* _TASK ITEM 1_
Identify every line of the records that contains the word "right", and copy each such line. Case counts.

* _TEXT BLOCK_
Nowadays, when people try to rush what simply cannot be hurried, this might seem unimportant but this moment will prevent shyness and timidity in the foal; it will save you having to get a young foal used to handling in the future, which is vital since horses are mainly bred in captivity now. The mare Esperanza was named on her first day, as dictated by the rules of the stud book of the Old Kladrub horse and was measured and weighed by an expert panel. Her foal and health certificate was made out. She suckled from her dam for six months and was put out in the pasture daily with the other mares and foals born the same year. The daily routine for mares with foals is as follows: at 6.30 am the mares and older foals are tied up in the open stables for individual feeding. The stud director makes a tour of the stables every morning, with the heads of the different sections of the stud to check the horses' health and discuss the day's schedule and any health problems. Mares with foals older than three days are led out to the pastures at eight am. In winter or bad weather this is delayed by an hour or more. Foals younger than three days are taken out twice daily to run freely in the stud courtyard with their mothers led by grooms. If there is inadequate grazing especially towards the end of summer the horses are given extra hay. The horses are generally taken back to the stables at 3.30 PM. They spend the night inside in clean, well-aired stables. Mares in foal have the same routine but spend longer out at grass. Sometimes a mare close to foaling will try to adopt a foal and there is an undesirable clash between dam and the "interloper". Around 40 foals are born during the foaling period from February to August at the National Stud.

* _SOURCE RECORDS_
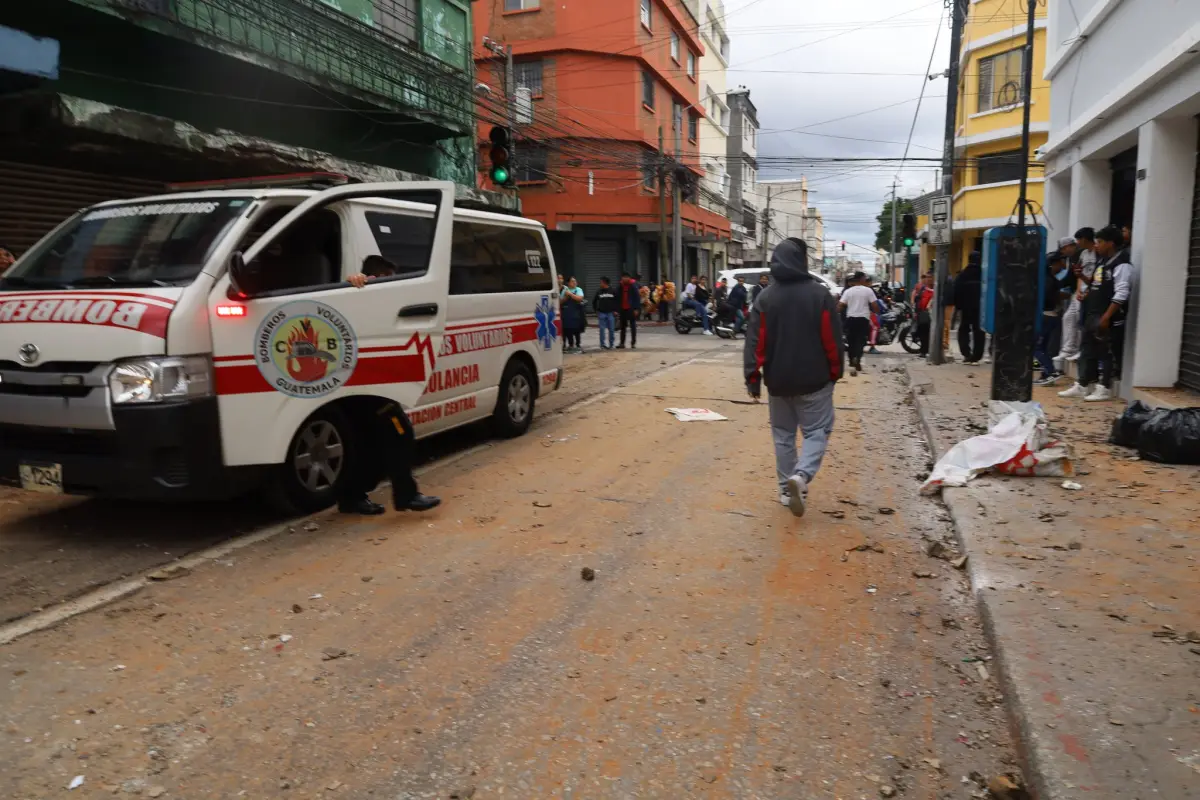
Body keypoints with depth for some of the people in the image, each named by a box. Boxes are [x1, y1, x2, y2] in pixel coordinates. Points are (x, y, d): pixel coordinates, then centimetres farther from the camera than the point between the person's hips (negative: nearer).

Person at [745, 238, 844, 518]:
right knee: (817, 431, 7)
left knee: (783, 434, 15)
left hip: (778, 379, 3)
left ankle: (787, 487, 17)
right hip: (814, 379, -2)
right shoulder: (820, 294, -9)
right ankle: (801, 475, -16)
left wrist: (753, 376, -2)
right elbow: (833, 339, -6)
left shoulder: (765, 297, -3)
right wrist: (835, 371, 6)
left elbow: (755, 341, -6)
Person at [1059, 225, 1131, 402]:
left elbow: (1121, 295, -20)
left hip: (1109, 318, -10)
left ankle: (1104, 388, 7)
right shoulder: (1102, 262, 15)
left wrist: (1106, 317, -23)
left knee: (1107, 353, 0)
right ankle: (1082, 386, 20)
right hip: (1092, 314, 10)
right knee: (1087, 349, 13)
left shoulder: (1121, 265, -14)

* * *

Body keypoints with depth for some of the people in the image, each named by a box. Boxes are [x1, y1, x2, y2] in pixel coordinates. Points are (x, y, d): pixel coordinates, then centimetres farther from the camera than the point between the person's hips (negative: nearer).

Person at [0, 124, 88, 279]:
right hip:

* _TASK ITEM 2_
Decide whether each statement below agrees with the passage on the horses of the National Stud. Answer yes or no for each, and quote the deciding words of the passage. (a) Mares with foals older than three days are led out to the pastures at eight am. (b) Esperanza suckled from her dam for a full year. (c) Around 40 foals are born at the National Stud in a foaling period running from March to September.

* _EXERCISE RESULT 1_
right knee: (817, 431, 7)
right hip: (814, 379, -2)
right shoulder: (820, 294, -9)
right ankle: (801, 475, -16)
right elbow: (833, 339, -6)
right wrist: (835, 371, 6)
right shoulder: (1102, 262, 15)
right ankle: (1082, 386, 20)
right hip: (1092, 314, 10)
right knee: (1087, 349, 13)
right hip:

* _EXERCISE RESULT 2_
(a) Yes: "Mares with foals older than three days are led out to the pastures at eight am."
(b) No: "She suckled from her dam for six months"
(c) No: "Around 40 foals are born during the foaling period from February to August at the National Stud."